David Harris (photo: Jason Henry) |
David Harris, the activist and journalist "who in the late 1960s became a national figure for encouraging young men to resist being drafted to serve in the Vietnam War, and who went to jail after refusing the draft himself," died February 6, the New York Times reported. He was 76.
When Harris was drafted in 1968, he refused to report for induction and was almost immediately indicted by federal authorities. A few months after his indictment, he married singer Joan Baez, whom he had met through the antiwar movement. They had been touring the U.S. for 16 months, with Baez performing as a warm-up to his antiwar speeches.
Harris was convicted in 1969, sentenced to three years in federal prison, and served 20 months. After his release, he and Baez divorced, though they remained close friends for the rest of his life.
"There wasn't any question to me that this guy had enormous talent for speaking," Baez said. "We'd go around, do this dog and pony show, and I would open up for him, singing, and people would all get together to hear David Harris talking about how we're going to change the world."
Harris eventually wrote a letter to Jann Wenner, the publisher of Rolling Stone magazine, offering to sell him a series of antiwar essays.

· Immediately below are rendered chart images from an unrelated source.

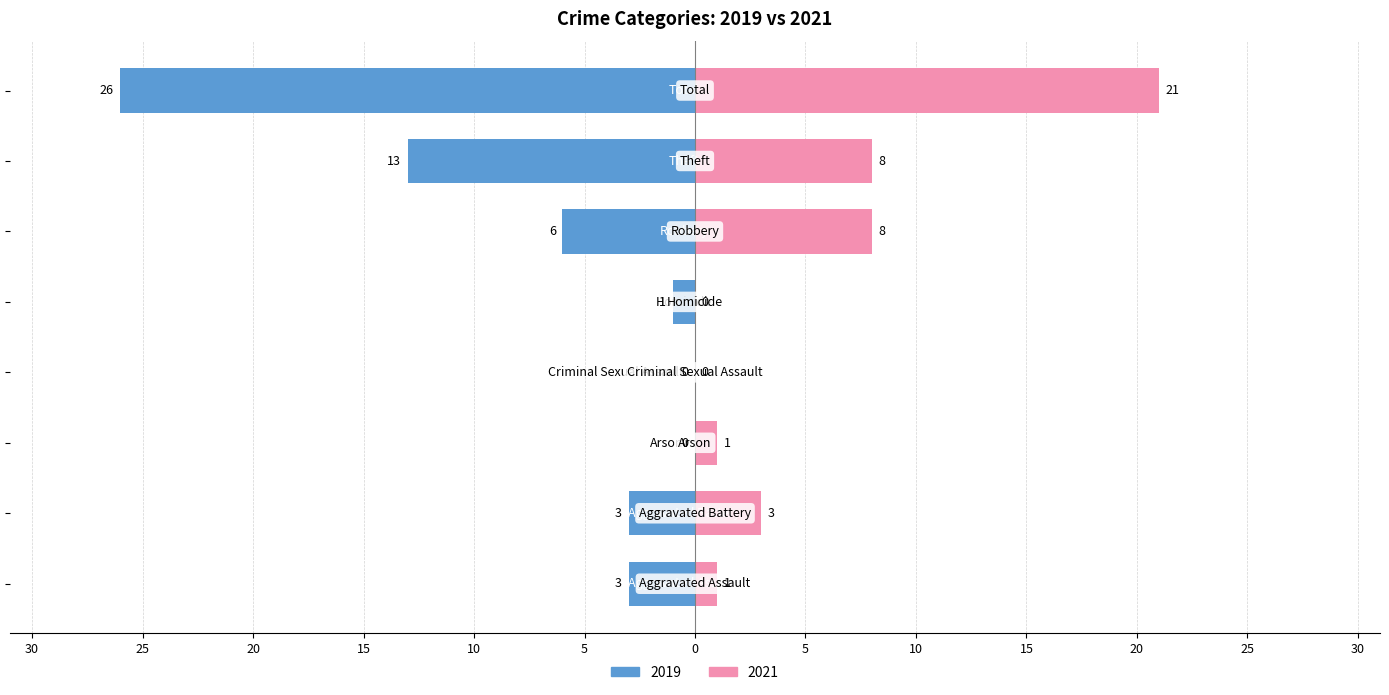

How many distinct data groups are displayed?

2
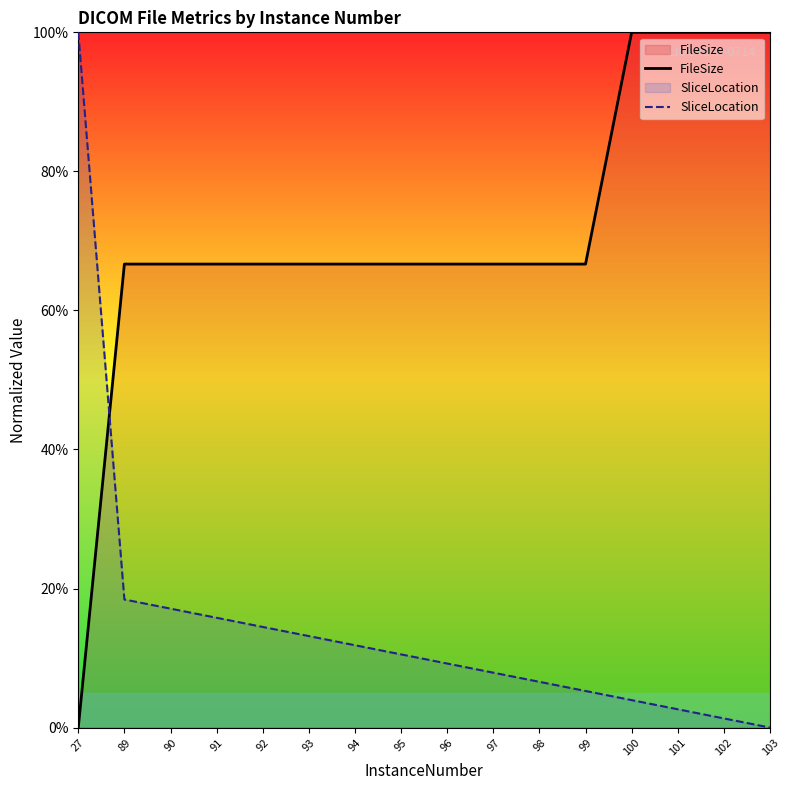

How many series are shown in this chart?

2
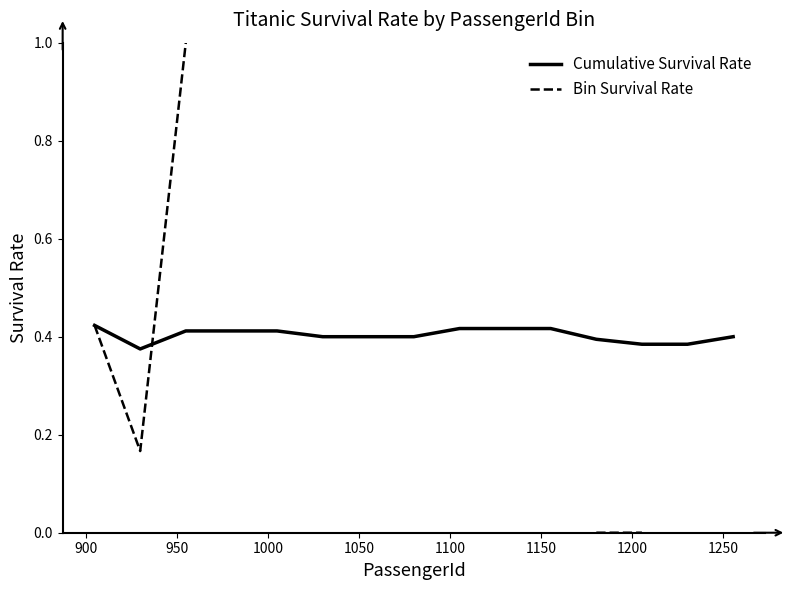

How many interior local valleys does the Cumulative Survival Rate series have?

1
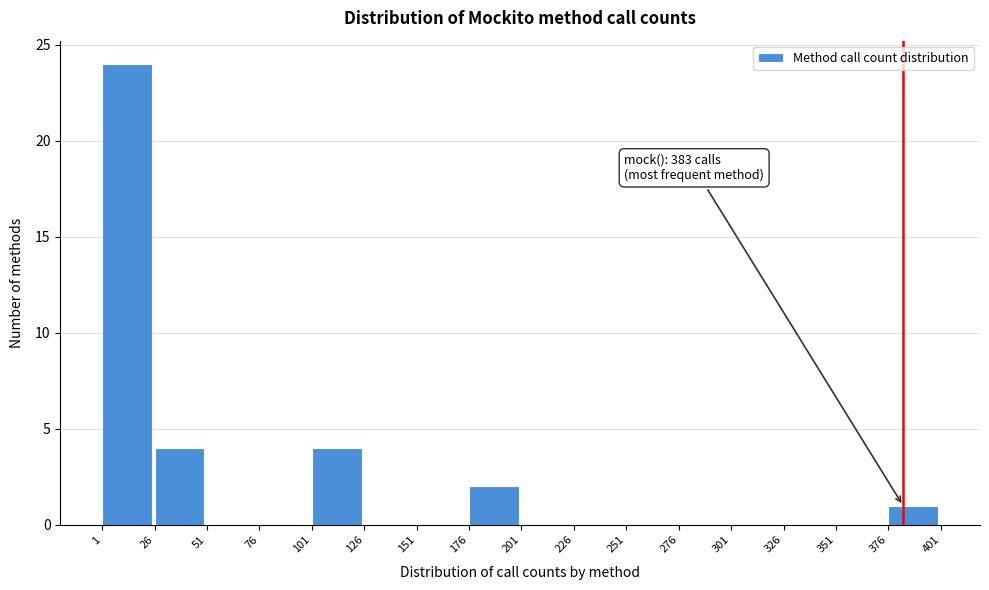

Reading right to left, what are all the values shown in this chart?

376=1	351=0	326=0	301=0	276=0	251=0	226=0	201=0	176=2	151=0	126=0	101=4	76=0	51=0	26=4	1=24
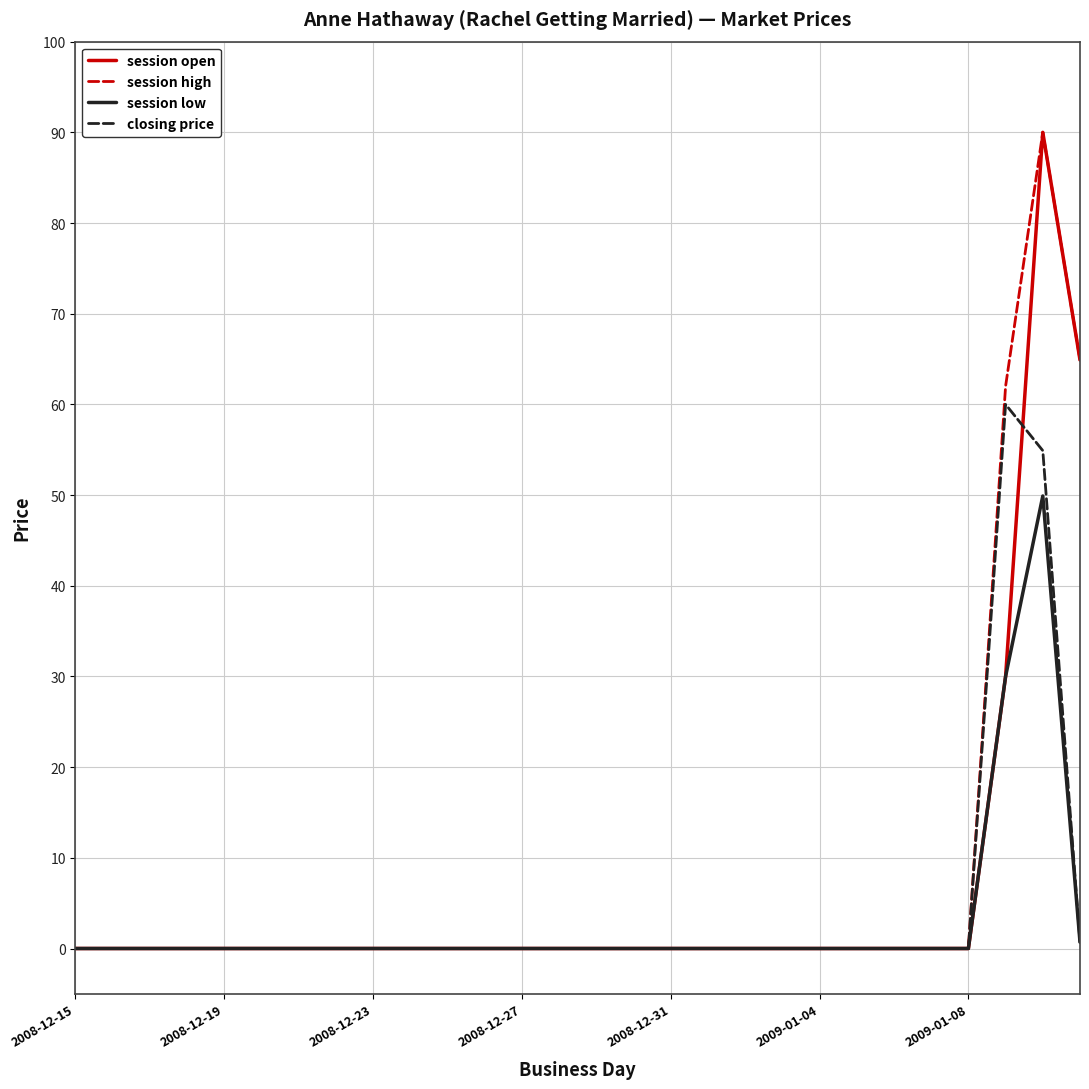

The value of closing price at 2008-12-27 is -35.6. True or false?

False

Wenner suggested instead a profile of Ron Kovic, a Marine whose battlefield injuries in Vietnam had left him unable to use his legs, and who went on to be a prominent antiwar activist.

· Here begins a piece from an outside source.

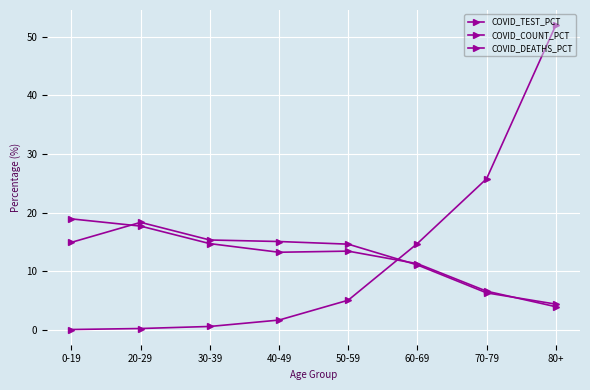

At 0-19, list the series in order from smallest to largest.

COVID_DEATHS_PCT, COVID_COUNT_PCT, COVID_TEST_PCT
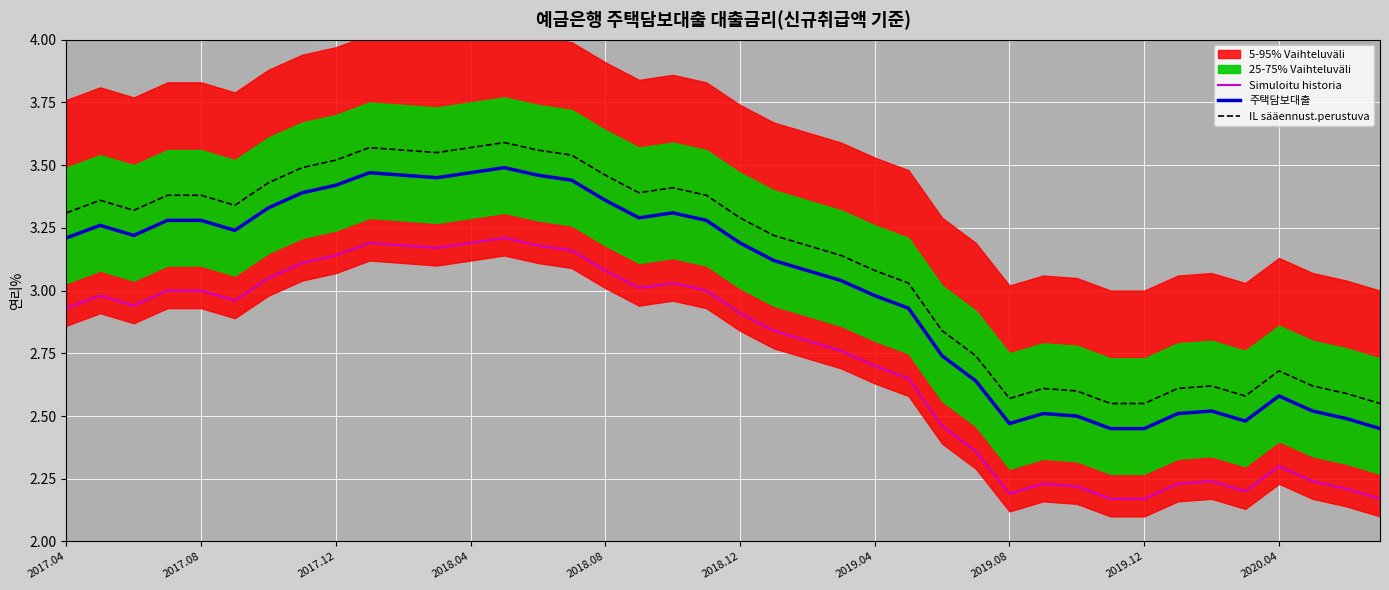

True or false: IL sääennust.perustuva and 주택담보대출 cross at least once.

False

The article, "Ask a Marine," ran in 1973 and launched Harris's second career as a magazine journalist and author. He spent the next five years writing for Rolling Stone and in 1978 became a contributing writer for the New York Times Magazine. A decade later, he left the magazine to write books full time. Kovic would later write his own autobiography, Born on the Fourth of July.
Harris published several investigative books about sports, politics and the environment, including I Shoulda Been Home Yesterday: Twenty Months In Prison for Not Killing Anybody (1976); The Last Stand: the War Between Wall Street and Main Street Over California's Ancient Redwoods (1996); Our War: What We Did in Vietnam and What It Did to Us (1996); and, most recently, My Country 'Tis of Thee: Reporting, Sallies and Other Confessions 2020).
"The death of David Harris marks the passing of a hero who stood by his conviction that the Vietnam War was morally wrong," Book Passage bookstore, Corte Madera, Calif., noted in an e-mail tribute. "He strongly opposed the draft that fed so many young men into that conflict, and he never shrank from the consequences of his leadership against that war. Book Passage was honored to host Harris at events for each of his brilliant books. His last Book Passage appearance was in 2020 in an online interview with Peter Coyote during the height of the Covid pandemic."